郷人は穏やかな笑みを浮かべ、快く先に立った。


 郷の端――その邸を目にした瞬間、使者は思わず足を止める。

 それは一目見れば忘れようのない姿をしていた。

 家屋の中央から、天を衝くように巨大なくすの木が伸びている。

 二十丈はあろうかという大木を抱き込むようにして、邸は建てられていた。周囲には大小さまざまな木々が植えられ、青々と葉を湛えるもの、冬を迎えて褐色に染まるものが混じり合う。

 それらはすべて、丁寧に手入れされていた。

 枝々には鳥たちが集い、囀りが絶えない。


(……森だ)


 それは家というより、人の手で育てられた小さな森だった。

 使者は、自然を支配するのではなく、共に生きるという意思を、はっきりと感じ取った。

その光景に心奪われ立ち尽くし、このようなものを人が作り上げられるという現実に、心底驚き尊敬の念を覚えた。


「こちらが、留玉媛とめたまひめ様の邸宅ですじゃ。取次をお願いして参りますので暫くお待ちくだされ」


「お願い申し上げる」


 ほどなくして、郷人は使用人を伴い戻ってきた。

 引き継ぎを終えると、郷人は深く一礼して去っていく。


「お待たせ致しました。主がお待ちです。さぁ、中へどうぞ。」


 使者は礼を述べ、邸内へと足を踏み入れた。

 長い廊下を通り抜け一番奥の部屋へと向かう。

 廊下にも木々がひしめくように並び、鳥の生活圏が築かれていた。

 冬であるのに廊下は暖かく、様様な種類の鳥たちが自由に飛び回っている。


「外も見事でしたが……中までも、これほどとは。本当に素晴らしい。そして、冬なのにこれほどまでに室内が暖かいとは」


「ありがとうございます。私たちにとって、鳥たちは家族です。彼らのために環境を整えるのは当たり前のことなのです」


 使用人は誇らしげに微笑んだ。

 自然の回廊とも呼べる廊下を通り抜け、その部屋にたどり着く。


「こちらで主がお待ちです。どうぞ、中へお入りください」


「ありがとうございます」


 使者は礼を述べ部屋へ入る。

 この部屋でも多くの鳥たちが舞っていた。

 部屋の奥にある翠色の甲冑の肩には、小鳥が羽を休めている。


 そして――ひとりの女性が立っていた。


 長い睫毛、切れ長で鋭く強い眼差し。

 すっと通った鼻筋に、雪のような肌。

 濡羽色の長い黒髪を後ろで束ね、凛とした気配を纏っている。

 その存在感に、使者は一瞬、心を奪われた。

 彼女が、その透き通った声を発する。


「ようこそおいでくださいました。私が当家の主、留玉媛命です。どのようなご用件でしょうか?」


「私は、大和国軍の伊佐勢理毘古様より遣わされた使者にござる。楽楽森彦様よりのご推薦にて、我々の賊征伐への御助力をお願いしに参った所存。こちらが親書にござる」


 そう言って使者は親書を留玉媛に手渡した。封を切り内容を確認する留玉媛。

 要約すると、親書にはこう書かれていた。


「吉備国の平和を守るために温羅、山賊、海賊の征伐することへの協力申出。主な協力方法は通信兵であり、戦闘を行う者は志願者のみで構わない」


 留玉媛は通信兵という言葉に、「楽楽森彦の入知恵だな」と思いクスッと笑った。

 留玉媛は高度な情報伝達を行う術を持っている。

 情報を扱う者同士二人は面識があり、優秀な通信手段を持つ留玉媛を楽楽森彦が放っておくはずがなかったのだ。

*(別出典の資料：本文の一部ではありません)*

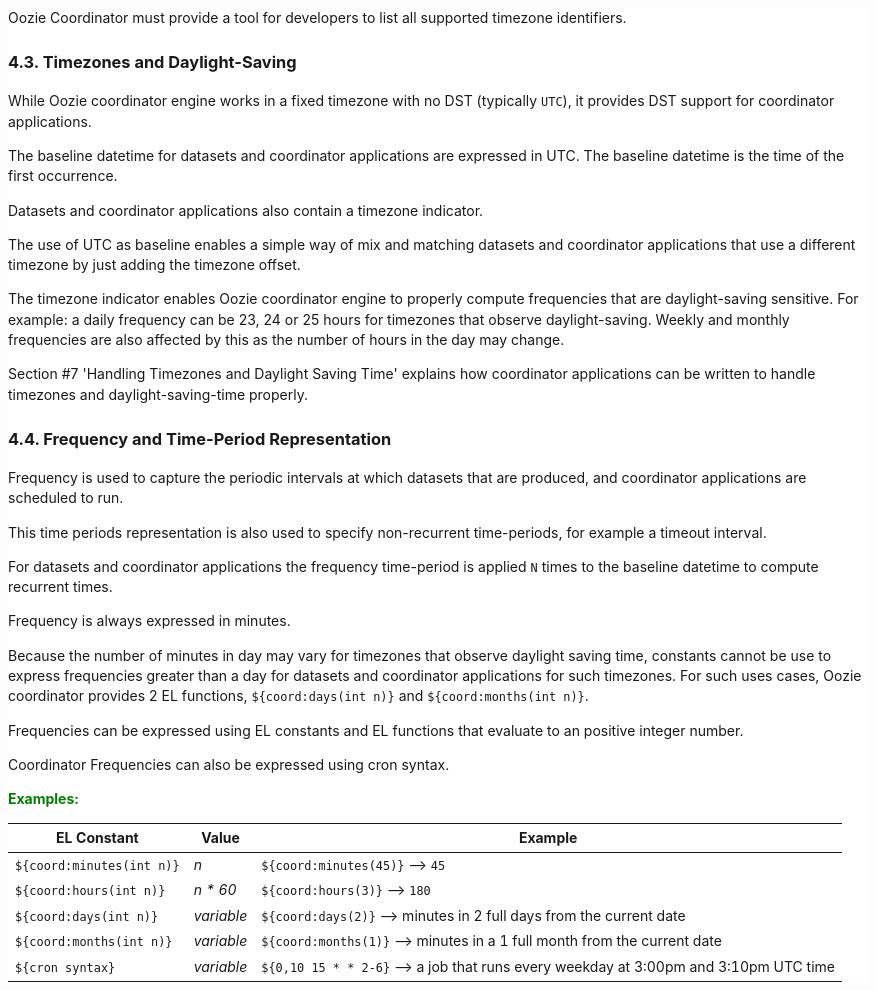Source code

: Oozie Coordinator must provide a tool for developers to list all supported timezone identifiers.

### 4.3. Timezones and Daylight-Saving

While Oozie coordinator engine works in a fixed timezone with no DST (typically `UTC`), it provides DST support for coordinator applications.

The baseline datetime for datasets and coordinator applications are expressed in UTC. The baseline datetime is the time of the first occurrence.

Datasets and coordinator applications also contain a timezone indicator.

The use of UTC as baseline enables a simple way of mix and matching datasets and coordinator applications that use a different timezone by just adding the timezone offset.

The timezone indicator enables Oozie coordinator engine to properly compute frequencies that are daylight-saving sensitive. For example: a daily frequency can be 23, 24 or 25 hours for timezones that observe daylight-saving. Weekly and monthly frequencies are also affected by this as the number of hours in the day may change.

Section #7 'Handling Timezones and Daylight Saving Time' explains how coordinator applications can be written to handle timezones and daylight-saving-time properly.

### 4.4. Frequency and Time-Period Representation

Frequency is used to capture the periodic intervals at which datasets that are produced, and coordinator applications are scheduled to run.

This time periods representation is also used to specify non-recurrent time-periods, for example a timeout interval.

For datasets and coordinator applications the frequency time-period is applied `N` times to the baseline datetime to compute recurrent times.

Frequency is always expressed in minutes.

Because the number of minutes in day may vary for timezones that observe daylight saving time, constants cannot be use to express frequencies greater than a day for datasets and coordinator applications for such timezones. For such uses cases, Oozie coordinator provides 2 EL functions, `${coord:days(int n)}` and `${coord:months(int n)}`.

Frequencies can be expressed using EL constants and EL functions that evaluate to an positive integer number.

Coordinator Frequencies can also be expressed using cron syntax.

**<font color="#008000"> Examples: </font>**

| **EL Constant** | **Value** | **Example** |
| --- | --- | --- |
| `${coord:minutes(int n)}` | _n_ | `${coord:minutes(45)}` --> `45` |
| `${coord:hours(int n)}` | _n * 60_ | `${coord:hours(3)}` --> `180` |
| `${coord:days(int n)}` | _variable_ | `${coord:days(2)}` --> minutes in 2 full days from the current date |
| `${coord:months(int n)}` | _variable_ | `${coord:months(1)}` --> minutes in a 1 full month from the current date |
| `${cron syntax}` | _variable_ | `${0,10 15 * * 2-6}` --> a job that runs every weekday at 3:00pm and 3:10pm UTC time|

「使者殿。要請承りました。お疲れでしょうし、村でゆっくり休んでからお戻りください」


「否。ゆっくりなどしてはいられませぬ。急ぎこの朗報を主に伝えねば!」


「まぁ、見ててください。ね?」


 彼女は使者をやんわり宥め、机に向かって筆を走らせる。

 書き終えると、窓辺にとまる鳥に親書を預け、窓を開け放つ。合図を送ると、親書を持った鳥は蒼穹へと舞い上がる。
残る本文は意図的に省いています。